HOW TO COMPLETE THIS TASK
Should a line in the entries below contain "pixels", return that line.
══ RECORDS PROVIDED
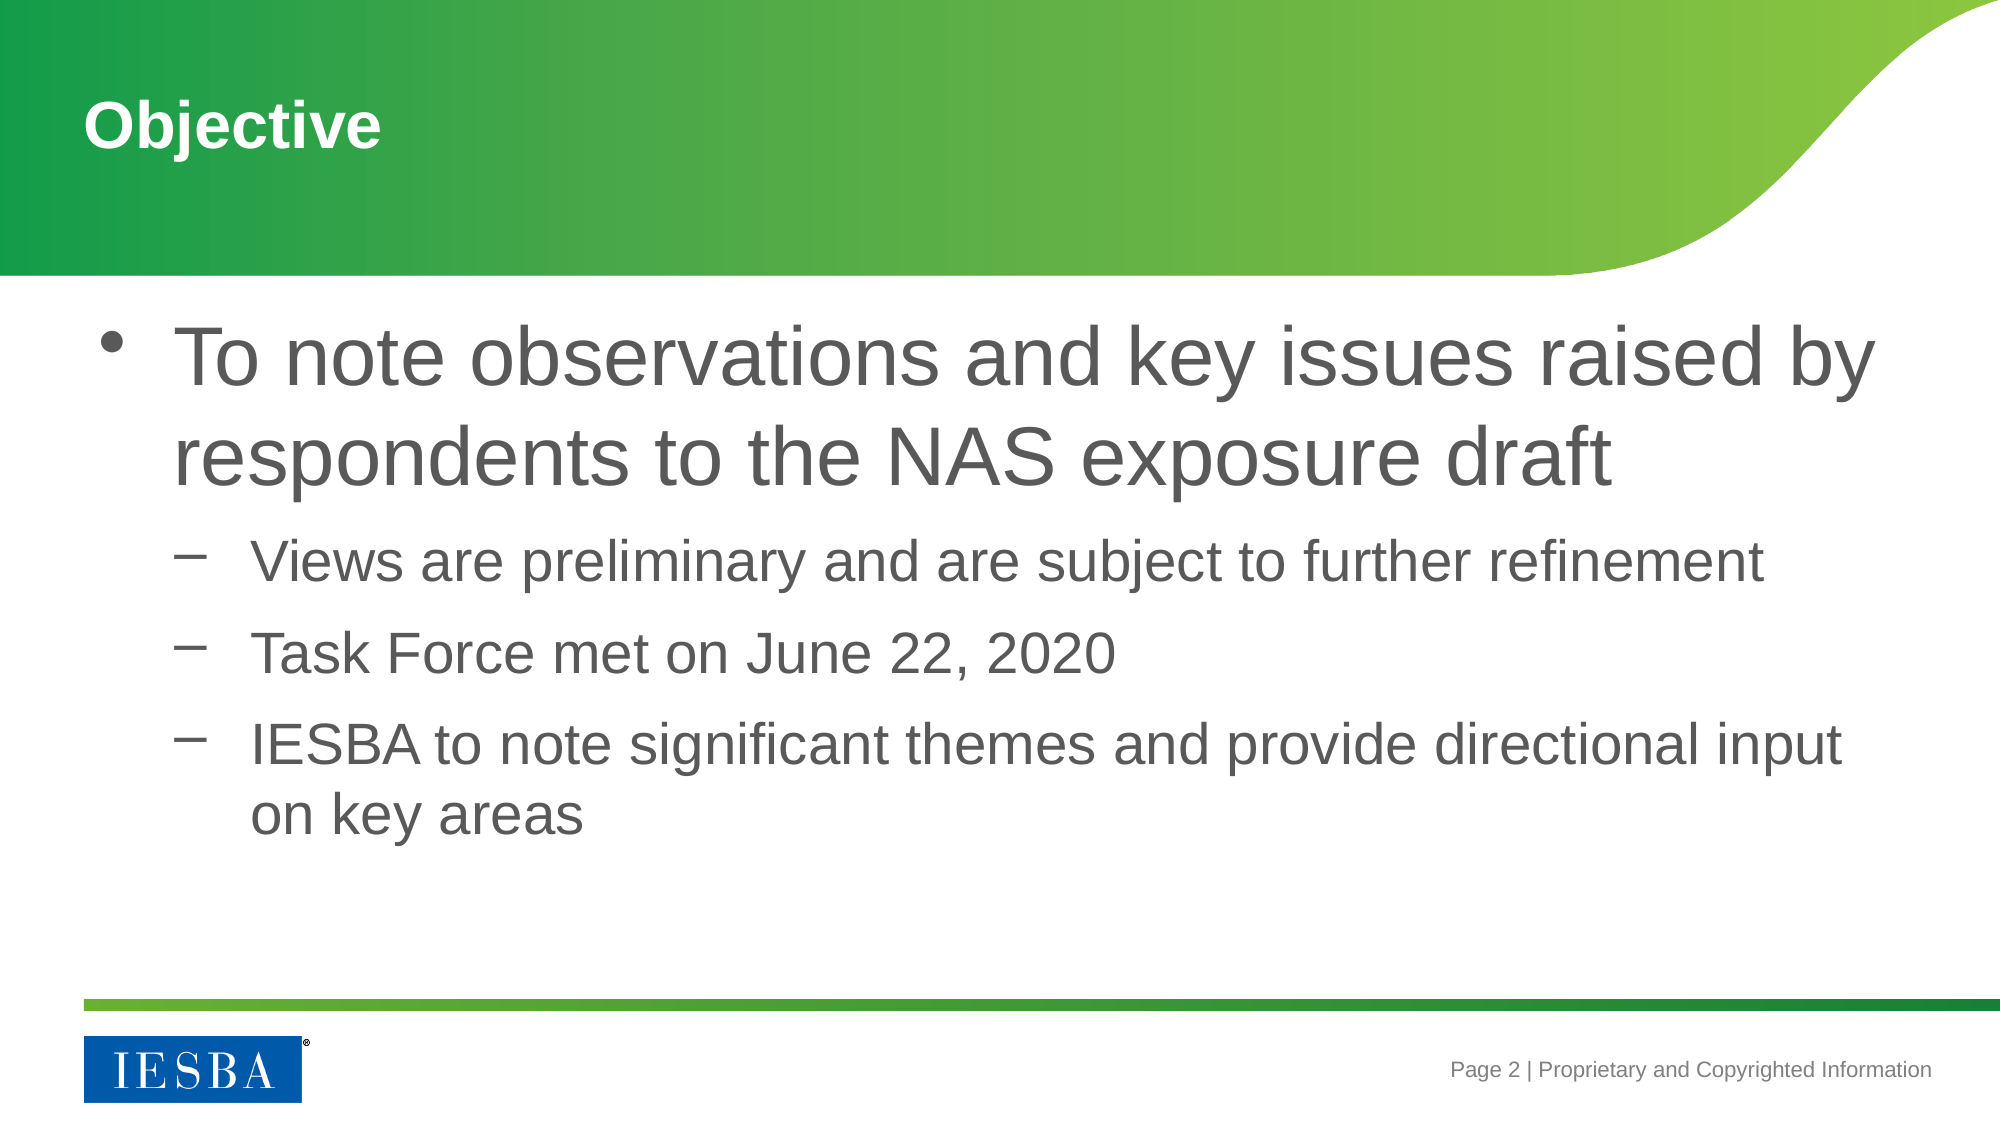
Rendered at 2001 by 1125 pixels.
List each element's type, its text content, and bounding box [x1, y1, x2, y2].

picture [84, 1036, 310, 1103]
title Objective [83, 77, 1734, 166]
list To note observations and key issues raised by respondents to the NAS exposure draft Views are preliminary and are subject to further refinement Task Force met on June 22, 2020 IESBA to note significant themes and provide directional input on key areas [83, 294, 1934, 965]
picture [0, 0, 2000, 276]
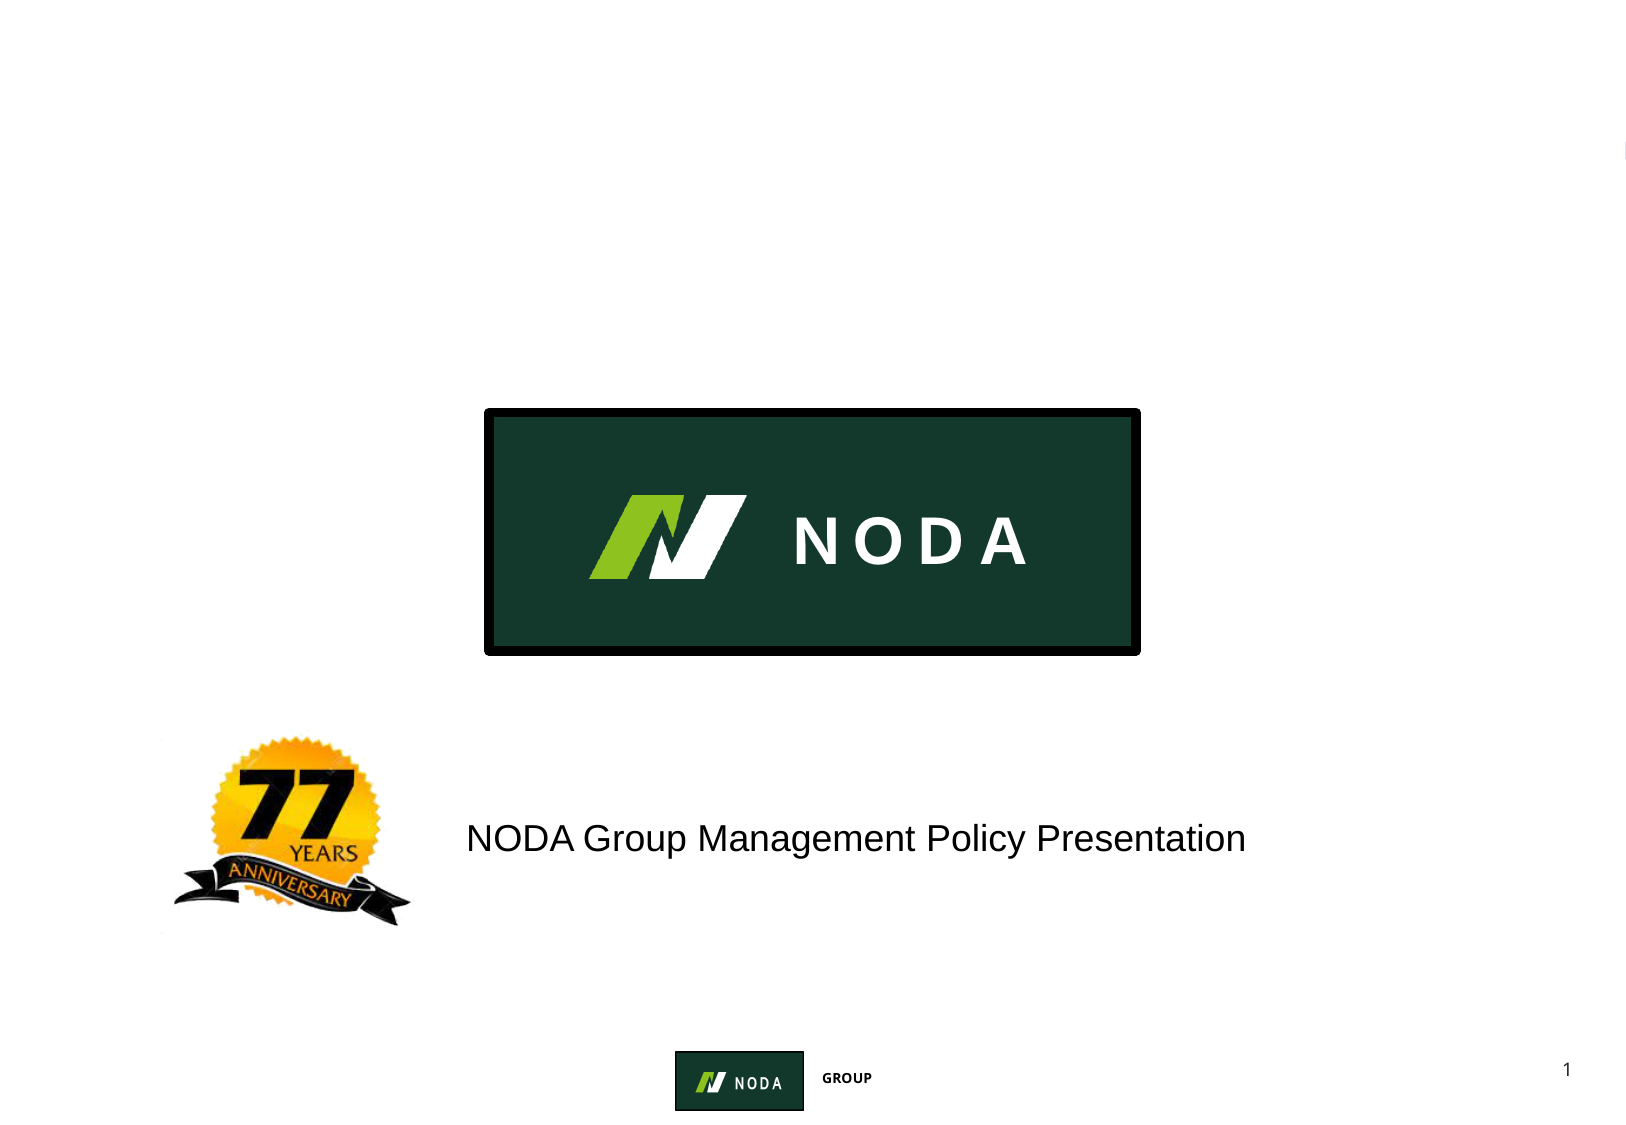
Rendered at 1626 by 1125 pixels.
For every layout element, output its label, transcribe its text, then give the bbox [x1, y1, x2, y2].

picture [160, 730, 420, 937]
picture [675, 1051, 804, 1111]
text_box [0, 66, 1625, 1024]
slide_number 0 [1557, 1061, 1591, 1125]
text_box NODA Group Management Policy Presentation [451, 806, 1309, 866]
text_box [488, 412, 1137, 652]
════
══ RECORDS PROVIDED
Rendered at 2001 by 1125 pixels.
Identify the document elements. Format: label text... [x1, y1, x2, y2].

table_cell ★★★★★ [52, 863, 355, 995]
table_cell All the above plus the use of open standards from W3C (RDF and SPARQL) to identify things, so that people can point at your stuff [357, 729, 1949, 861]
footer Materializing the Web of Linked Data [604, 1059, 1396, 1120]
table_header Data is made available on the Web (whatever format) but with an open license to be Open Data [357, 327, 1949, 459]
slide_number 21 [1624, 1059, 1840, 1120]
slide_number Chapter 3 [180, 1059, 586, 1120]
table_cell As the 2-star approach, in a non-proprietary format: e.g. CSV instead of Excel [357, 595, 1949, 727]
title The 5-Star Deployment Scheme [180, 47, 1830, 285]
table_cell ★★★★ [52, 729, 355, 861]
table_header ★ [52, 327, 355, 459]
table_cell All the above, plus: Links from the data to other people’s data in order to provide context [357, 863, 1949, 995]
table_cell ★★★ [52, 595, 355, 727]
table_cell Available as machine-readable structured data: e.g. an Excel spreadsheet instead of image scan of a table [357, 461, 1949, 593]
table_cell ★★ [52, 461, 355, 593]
════
══ RECORDS PROVIDED
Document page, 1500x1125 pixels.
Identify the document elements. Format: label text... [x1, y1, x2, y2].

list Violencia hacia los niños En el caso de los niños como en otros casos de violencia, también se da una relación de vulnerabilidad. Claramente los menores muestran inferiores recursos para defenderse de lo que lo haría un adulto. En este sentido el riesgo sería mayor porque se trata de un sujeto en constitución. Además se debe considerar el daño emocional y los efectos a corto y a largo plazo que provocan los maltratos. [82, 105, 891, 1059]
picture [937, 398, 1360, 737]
════
EXPECTED ANSWER
Rendered at 2001 by 1125 pixels.
Rendered at 1626 by 1125 pixels.
Rendered at 2001 by 1125 pixels.
Document page, 1500x1125 pixels.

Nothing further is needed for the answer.